Page-level text extractions:

- - -

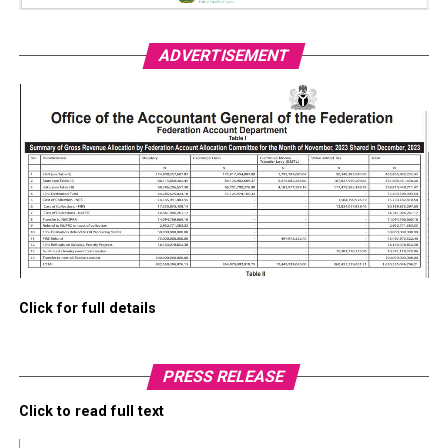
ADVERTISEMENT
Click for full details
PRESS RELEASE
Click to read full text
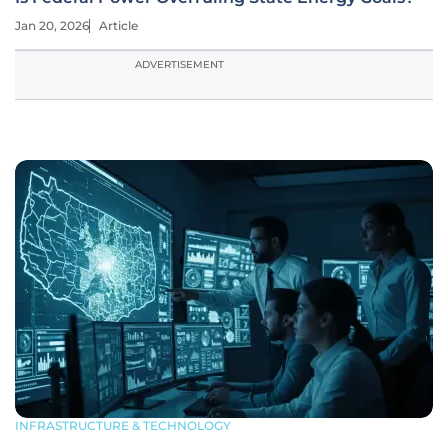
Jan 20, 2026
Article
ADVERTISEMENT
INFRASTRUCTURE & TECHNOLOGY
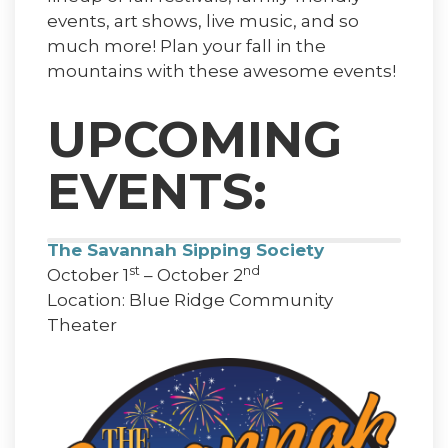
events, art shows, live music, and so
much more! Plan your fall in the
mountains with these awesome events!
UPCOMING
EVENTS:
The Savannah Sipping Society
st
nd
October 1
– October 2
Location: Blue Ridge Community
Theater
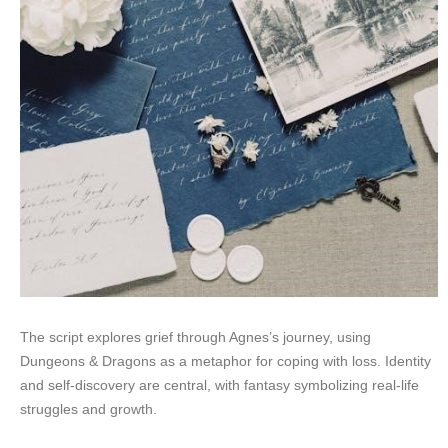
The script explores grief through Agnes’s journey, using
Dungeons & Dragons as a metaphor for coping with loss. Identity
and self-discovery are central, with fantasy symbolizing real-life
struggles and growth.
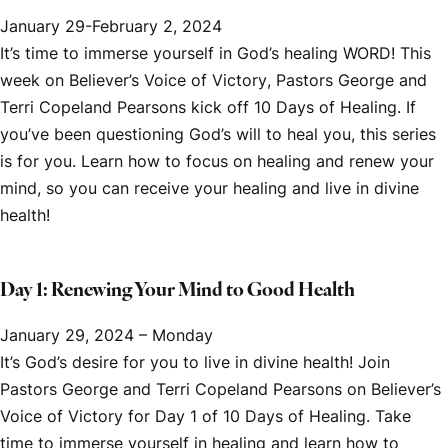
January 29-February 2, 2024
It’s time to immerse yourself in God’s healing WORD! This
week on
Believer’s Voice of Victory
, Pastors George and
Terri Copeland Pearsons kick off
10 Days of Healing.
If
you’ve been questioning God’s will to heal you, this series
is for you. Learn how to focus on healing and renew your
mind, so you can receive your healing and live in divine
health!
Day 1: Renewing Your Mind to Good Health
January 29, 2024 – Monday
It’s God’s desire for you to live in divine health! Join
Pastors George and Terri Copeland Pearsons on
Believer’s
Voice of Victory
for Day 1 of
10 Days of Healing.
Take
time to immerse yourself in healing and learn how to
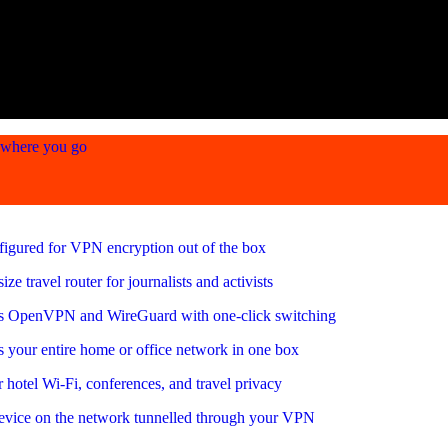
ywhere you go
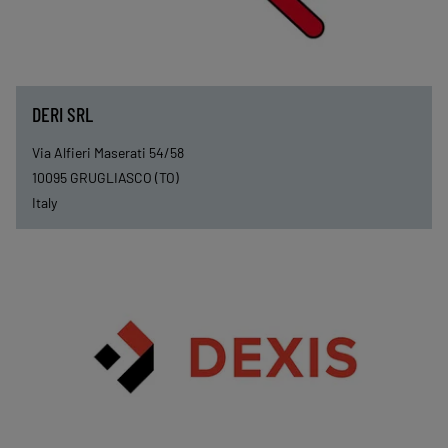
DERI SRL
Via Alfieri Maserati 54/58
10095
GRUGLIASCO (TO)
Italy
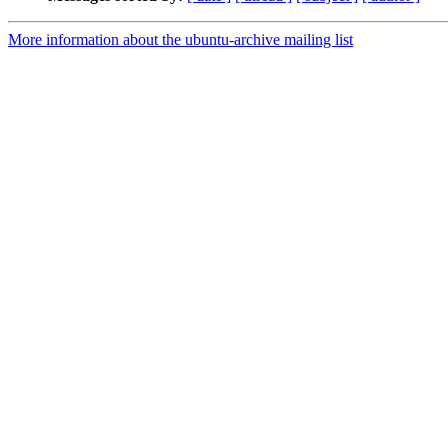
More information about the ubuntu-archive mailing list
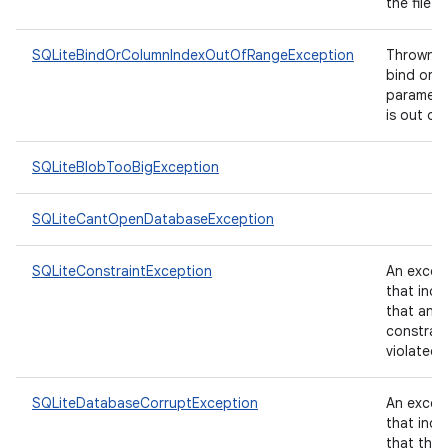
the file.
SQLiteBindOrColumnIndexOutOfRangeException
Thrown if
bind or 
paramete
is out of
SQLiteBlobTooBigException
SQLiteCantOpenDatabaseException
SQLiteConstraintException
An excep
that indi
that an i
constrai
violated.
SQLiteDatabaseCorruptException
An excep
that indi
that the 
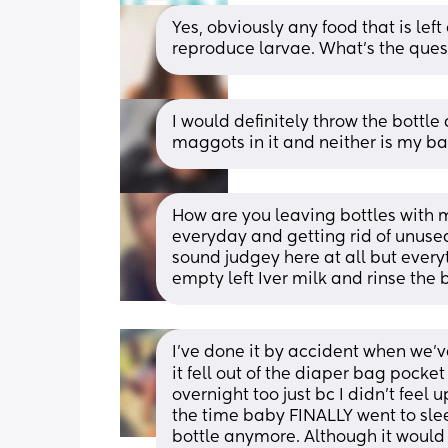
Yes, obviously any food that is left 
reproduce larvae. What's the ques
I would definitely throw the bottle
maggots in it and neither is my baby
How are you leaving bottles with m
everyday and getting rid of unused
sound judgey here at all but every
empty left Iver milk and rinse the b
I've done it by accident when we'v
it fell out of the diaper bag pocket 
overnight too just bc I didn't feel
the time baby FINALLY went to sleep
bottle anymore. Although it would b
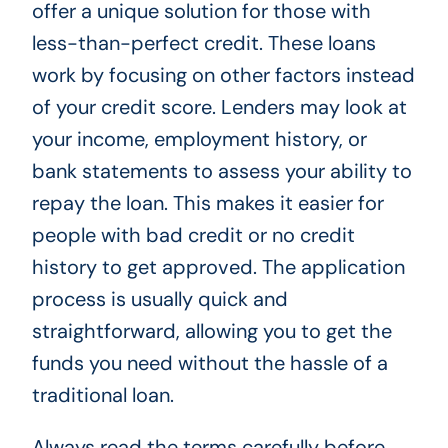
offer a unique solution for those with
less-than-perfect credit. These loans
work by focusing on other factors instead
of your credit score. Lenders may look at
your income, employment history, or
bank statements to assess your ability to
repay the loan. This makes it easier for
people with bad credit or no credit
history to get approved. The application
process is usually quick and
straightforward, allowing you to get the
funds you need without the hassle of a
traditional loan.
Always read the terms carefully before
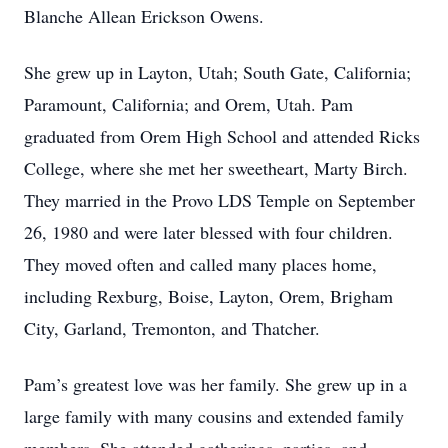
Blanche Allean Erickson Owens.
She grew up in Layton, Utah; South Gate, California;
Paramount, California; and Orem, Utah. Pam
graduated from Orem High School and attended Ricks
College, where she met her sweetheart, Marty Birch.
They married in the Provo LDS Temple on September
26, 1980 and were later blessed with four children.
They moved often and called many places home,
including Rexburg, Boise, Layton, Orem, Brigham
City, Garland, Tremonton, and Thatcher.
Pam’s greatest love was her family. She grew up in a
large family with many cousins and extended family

- - -

Once more, please print all the lines above exactly, without their pictures.

ADVERTISEMENT
Click for full details
PRESS RELEASE
Click to read full text
Jan 20, 2026
Article
ADVERTISEMENT
INFRASTRUCTURE & TECHNOLOGY
events, art shows, live music, and so
much more! Plan your fall in the
mountains with these awesome events!
UPCOMING
EVENTS:
The Savannah Sipping Society
st
nd
October 1
– October 2
Location: Blue Ridge Community
Theater
The script explores grief through Agnes’s journey, using
Dungeons & Dragons as a metaphor for coping with loss. Identity
and self-discovery are central, with fantasy symbolizing real-life
struggles and growth.
January 29-February 2, 2024
It’s time to immerse yourself in God’s healing WORD! This
week on
Believer’s Voice of Victory
, Pastors George and
Terri Copeland Pearsons kick off
10 Days of Healing.
If
you’ve been questioning God’s will to heal you, this series
is for you. Learn how to focus on healing and renew your
mind, so you can receive your healing and live in divine
health!
Day 1: Renewing Your Mind to Good Health
January 29, 2024 – Monday
It’s God’s desire for you to live in divine health! Join
Pastors George and Terri Copeland Pearsons on
Believer’s
Voice of Victory
for Day 1 of
10 Days of Healing.
Take
time to immerse yourself in healing and learn how to
ywhere you go
DERI SRL
Via Alfieri Maserati 54/58
10095
GRUGLIASCO (TO)
Italy
More information about the ubuntu-archive mailing list
the file.
SQLiteBindOrColumnIndexOutOfRangeException
Thrown if
bind or 
paramete
is out of
SQLiteBlobTooBigException
SQLiteCantOpenDatabaseException
SQLiteConstraintException
An excep
that indi
that an i
constrai
violated.
SQLiteDatabaseCorruptException
An excep
that indi
that the 
Yes, obviously any food that is left 
reproduce larvae. What's the ques
I would definitely throw the bottle
maggots in it and neither is my baby
How are you leaving bottles with m
everyday and getting rid of unused
sound judgey here at all but every
empty left Iver milk and rinse the b
I've done it by accident when we'v
it fell out of the diaper bag pocket 
overnight too just bc I didn't feel
the time baby FINALLY went to sleep
bottle anymore. Although it would b
offer a unique solution for those with
less-than-perfect credit. These loans
work by focusing on other factors instead
of your credit score. Lenders may look at
your income, employment history, or
bank statements to assess your ability to
repay the loan. This makes it easier for
people with bad credit or no credit
history to get approved. The application
process is usually quick and
straightforward, allowing you to get the
funds you need without the hassle of a
traditional loan.
Always read the terms carefully before
Blanche Allean Erickson Owens.
She grew up in Layton, Utah; South Gate, California;
Paramount, California; and Orem, Utah. Pam
graduated from Orem High School and attended Ricks
College, where she met her sweetheart, Marty Birch.
They married in the Provo LDS Temple on September
26, 1980 and were later blessed with four children.
They moved often and called many places home,
including Rexburg, Boise, Layton, Orem, Brigham
City, Garland, Tremonton, and Thatcher.
Pam’s greatest love was her family. She grew up in a
large family with many cousins and extended family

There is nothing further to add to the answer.